The North Star and Orion: While the North Star is not precisely north, it is close enough. On a clear night, you can find it at the tail end of the Little Dipper. Orion is a constellation that rises in the east and sets in the west. On a clear night, you should be able to spot the three stars in the middle that form the line known as Orion’s belt. They are pointing east/west and hanging from the belt is Orion’s sword, pointing south. Using either of these as guides, lay a stick on the ground with a couple of small sticks to make an arrow. When you awaken in the morning, this will be a reminder of your direction. You can confirm your arrow is accurate because you know the sun rises in the east.

Trees and Plants

Moss typically grows on the north side of trees and rocks. The dilemma is in a generally shaded or wet environment, the moss may grow on all sides of a tree. However, if you find a grove of trees that receives consistent sun, this can be a fairly accurate indicator of north. Another method is to look at multiple hills. Drier, less-vegetated hillsides will usually be facing south.

Get Creative

DYI Compass: Necessary materials include a needle, a piece of wool or silk, a leaf, and a puddle of water. If you rub the needle with the wool or silk about 100 times, it will acquire a magnetic charge. You can also carefully rub the needle through your hair to attain the same effect. Carefully place the leaf on the pool of water and put the needle on top. If there is no wind, the thicker end of the needle with the eye will favor the north.

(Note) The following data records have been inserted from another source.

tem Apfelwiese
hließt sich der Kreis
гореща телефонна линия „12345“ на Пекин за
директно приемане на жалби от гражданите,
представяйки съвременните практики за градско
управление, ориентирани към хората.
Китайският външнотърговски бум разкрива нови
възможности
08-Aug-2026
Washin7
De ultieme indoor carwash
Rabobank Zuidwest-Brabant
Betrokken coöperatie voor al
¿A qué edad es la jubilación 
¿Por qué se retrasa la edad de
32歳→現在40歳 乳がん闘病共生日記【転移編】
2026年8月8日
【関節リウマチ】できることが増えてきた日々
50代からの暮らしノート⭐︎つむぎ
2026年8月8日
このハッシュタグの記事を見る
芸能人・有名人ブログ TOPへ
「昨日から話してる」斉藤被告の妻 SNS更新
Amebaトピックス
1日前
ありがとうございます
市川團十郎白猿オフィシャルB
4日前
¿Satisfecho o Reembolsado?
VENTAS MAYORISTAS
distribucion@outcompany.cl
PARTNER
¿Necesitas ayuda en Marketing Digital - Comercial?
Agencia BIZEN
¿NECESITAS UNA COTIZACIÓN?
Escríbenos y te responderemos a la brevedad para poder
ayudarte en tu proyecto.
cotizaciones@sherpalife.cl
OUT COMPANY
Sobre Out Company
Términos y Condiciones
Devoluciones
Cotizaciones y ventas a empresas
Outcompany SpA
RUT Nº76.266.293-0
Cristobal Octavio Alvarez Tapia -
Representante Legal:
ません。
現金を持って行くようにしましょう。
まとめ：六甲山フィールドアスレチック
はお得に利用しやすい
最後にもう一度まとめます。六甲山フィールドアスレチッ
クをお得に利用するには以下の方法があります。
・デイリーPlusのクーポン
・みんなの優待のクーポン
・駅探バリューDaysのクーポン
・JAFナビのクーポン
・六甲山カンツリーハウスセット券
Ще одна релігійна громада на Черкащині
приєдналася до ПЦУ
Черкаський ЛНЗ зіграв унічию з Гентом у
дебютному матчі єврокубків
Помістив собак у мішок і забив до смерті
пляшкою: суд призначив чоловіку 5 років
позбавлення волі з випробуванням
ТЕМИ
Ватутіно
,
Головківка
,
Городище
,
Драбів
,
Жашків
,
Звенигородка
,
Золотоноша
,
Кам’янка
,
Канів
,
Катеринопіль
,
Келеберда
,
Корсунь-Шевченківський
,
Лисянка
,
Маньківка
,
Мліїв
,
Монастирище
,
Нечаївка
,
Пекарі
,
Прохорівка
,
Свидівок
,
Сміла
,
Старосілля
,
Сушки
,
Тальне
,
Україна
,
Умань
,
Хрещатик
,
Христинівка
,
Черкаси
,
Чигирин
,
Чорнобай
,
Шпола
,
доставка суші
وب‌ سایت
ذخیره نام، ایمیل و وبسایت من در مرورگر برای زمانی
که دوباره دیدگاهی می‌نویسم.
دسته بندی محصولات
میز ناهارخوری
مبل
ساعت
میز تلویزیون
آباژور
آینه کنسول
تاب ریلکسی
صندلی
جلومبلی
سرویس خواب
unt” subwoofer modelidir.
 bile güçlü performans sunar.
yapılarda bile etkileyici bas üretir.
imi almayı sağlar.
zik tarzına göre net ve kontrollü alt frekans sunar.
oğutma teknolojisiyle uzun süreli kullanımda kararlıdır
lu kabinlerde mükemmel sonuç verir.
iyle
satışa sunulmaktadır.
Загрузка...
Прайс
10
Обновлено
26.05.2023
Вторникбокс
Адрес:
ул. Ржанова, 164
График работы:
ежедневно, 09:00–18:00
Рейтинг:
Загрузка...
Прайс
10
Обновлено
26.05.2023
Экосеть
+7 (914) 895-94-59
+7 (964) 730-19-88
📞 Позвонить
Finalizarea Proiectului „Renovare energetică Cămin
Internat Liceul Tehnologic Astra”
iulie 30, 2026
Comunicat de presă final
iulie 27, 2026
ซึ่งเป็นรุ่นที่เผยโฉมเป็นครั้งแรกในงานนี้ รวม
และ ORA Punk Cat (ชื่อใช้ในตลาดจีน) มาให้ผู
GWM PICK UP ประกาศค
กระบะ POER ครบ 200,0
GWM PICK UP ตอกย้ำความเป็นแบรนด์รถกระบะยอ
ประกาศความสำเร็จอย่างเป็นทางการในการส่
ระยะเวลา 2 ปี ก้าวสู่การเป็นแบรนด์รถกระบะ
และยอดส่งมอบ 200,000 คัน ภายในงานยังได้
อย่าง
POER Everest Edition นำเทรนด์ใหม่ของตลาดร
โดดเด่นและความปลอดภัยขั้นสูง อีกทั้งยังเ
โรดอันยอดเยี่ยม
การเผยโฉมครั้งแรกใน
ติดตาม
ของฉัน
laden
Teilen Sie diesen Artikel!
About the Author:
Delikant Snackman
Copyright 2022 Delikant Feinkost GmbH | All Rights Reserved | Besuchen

Cast Your Own Shadows: This will only work if it is sunny. Drive a stick into the ground about 12 inches high. Place a small pebble at the end of the shadow. Wait about 15 to 30 minutes and you’ll notice the shadow has moved. Place a second pebble at the end of the shadow and draw a line through the two pebbles, which is your east/west line. Look at which side the shadow is pointing over the east/west line. If the sun favors the south side of the sky, the shadow will point in a northerly direction. Draw a line through the east/west line at a 90-degree angle and you now have north, south, east, and west coordinates.

Before you leave for your trip, you should familiarize yourself with landmarks. This includes knowing whether specific sites are north, south, east, or west of your campsite. If you do find yourself in the wilderness without a compass, try not to panic and trust your instincts.